Victor, le personnage central du récit, évolue énormément, en cela le roman d’apprentissage est particulièrement réussi. Le concept des Spiridons est brillant en soi. Je ne vous expliquerai pas de quoi il retourne étant donné que tout le sel du roman vient des multiples révélations qui s’échelonnent au cours du récit, mais sachez que l’auteur a su créer quelque chose d’aussi original que tortueux et qui donne matière à réflexion.
Spiridons a été pour moi une excellente surprise et j’avais pourtant beaucoup d’attentes concernant cette lecture.
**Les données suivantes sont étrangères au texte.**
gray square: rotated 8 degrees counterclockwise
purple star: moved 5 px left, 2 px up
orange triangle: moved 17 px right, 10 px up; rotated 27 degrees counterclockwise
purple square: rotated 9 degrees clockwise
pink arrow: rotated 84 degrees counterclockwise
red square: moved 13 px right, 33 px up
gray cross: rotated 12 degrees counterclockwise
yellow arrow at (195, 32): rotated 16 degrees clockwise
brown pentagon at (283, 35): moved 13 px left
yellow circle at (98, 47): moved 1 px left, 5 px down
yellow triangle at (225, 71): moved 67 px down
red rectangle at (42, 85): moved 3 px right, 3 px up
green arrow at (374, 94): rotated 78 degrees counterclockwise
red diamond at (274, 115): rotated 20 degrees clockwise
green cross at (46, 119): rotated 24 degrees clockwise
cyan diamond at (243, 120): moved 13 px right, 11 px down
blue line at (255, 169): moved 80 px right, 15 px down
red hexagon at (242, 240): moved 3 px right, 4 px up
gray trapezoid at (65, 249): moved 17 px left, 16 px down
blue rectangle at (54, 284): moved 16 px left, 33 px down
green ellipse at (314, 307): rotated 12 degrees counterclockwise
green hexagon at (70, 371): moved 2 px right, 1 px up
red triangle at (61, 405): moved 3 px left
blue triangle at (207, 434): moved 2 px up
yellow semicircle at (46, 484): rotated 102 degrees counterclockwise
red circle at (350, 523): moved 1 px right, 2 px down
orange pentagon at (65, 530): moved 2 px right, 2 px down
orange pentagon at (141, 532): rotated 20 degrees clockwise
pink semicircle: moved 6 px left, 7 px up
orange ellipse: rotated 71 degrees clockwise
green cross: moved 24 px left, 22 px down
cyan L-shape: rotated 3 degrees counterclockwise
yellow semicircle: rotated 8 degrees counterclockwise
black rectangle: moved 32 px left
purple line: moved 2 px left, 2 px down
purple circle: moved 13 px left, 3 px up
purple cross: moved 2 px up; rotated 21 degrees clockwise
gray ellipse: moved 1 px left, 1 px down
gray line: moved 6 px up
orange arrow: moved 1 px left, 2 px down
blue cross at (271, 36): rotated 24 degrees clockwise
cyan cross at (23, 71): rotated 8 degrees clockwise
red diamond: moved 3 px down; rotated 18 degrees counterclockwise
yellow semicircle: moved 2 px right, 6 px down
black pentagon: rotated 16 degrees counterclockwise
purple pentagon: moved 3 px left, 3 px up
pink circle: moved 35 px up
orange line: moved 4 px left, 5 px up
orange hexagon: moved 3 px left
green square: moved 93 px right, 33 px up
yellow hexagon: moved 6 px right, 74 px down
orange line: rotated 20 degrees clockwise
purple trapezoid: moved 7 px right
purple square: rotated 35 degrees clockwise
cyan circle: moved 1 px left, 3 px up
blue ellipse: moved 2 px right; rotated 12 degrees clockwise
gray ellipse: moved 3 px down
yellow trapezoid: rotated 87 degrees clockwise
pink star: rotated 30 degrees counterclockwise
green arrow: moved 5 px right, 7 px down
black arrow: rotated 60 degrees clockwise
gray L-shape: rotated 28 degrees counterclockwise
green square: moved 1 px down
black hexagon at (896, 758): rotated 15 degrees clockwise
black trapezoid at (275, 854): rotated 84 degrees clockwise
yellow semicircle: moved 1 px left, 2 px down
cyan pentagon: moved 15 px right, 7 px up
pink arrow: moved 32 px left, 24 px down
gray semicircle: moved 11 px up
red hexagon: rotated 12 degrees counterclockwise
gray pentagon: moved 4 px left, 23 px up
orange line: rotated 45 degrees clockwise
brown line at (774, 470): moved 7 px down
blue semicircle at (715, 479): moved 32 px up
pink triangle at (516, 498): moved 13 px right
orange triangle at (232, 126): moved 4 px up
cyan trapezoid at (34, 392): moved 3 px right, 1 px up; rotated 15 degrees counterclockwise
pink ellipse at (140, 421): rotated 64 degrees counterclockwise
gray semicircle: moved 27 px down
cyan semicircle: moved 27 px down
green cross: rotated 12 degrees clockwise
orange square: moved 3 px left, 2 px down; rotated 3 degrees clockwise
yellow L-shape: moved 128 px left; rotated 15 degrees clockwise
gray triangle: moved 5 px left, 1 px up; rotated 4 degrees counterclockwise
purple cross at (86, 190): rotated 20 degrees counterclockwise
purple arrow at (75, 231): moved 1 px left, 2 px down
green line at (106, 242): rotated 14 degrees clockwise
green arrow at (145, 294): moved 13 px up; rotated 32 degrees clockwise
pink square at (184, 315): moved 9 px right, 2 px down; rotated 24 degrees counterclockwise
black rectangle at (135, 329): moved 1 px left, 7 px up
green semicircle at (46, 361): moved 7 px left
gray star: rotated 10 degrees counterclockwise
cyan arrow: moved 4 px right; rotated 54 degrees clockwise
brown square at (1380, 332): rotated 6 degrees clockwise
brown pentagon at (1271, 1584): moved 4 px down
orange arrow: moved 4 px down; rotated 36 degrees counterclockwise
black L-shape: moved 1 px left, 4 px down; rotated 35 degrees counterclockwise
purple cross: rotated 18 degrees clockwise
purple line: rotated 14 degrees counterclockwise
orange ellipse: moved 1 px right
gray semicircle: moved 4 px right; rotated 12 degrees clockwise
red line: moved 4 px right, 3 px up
La seule chose qui me chagrine quelque peu, c’est qu’outre le fait que la fin se précipite un tantinet dans les deux derniers chapitres, ce roman appelle une suite. Ce n’est pas précisé sur la couverture et en tant que lectrice je n’aime pas qu’on me piège ainsi, je me sens un peu frustrée. Néanmoins, quand suite il y aura, je me jetterai avidement dessus car il reste bien des choses à découvrir au sujet de Victor et des Spiridons ainsi que de leur quête et que j’ai vraiment adoré ce roman du début à la fin.
J’ai trouvé dans Spiridons, de multiples échos à l’œuvre de Pullman et je pense que si vous avez aimé À la croisée des mondes, vous apprécierez sans doute l’imaginaire et la magie qui se dégage de l’écriture de Camille von Rosenschild.


Vous pouvez voir une interview vidéo de l'auteur sur le site de l'éditeur. C'est intéressant, mais toutefois je vous conseillerais d'en savoir le moins possible sur ce roman avant de le lire. Je me rends bien compte que j'insiste beaucoup là-dessus, mais je pense que c'est nécessaire pour que le charme opère.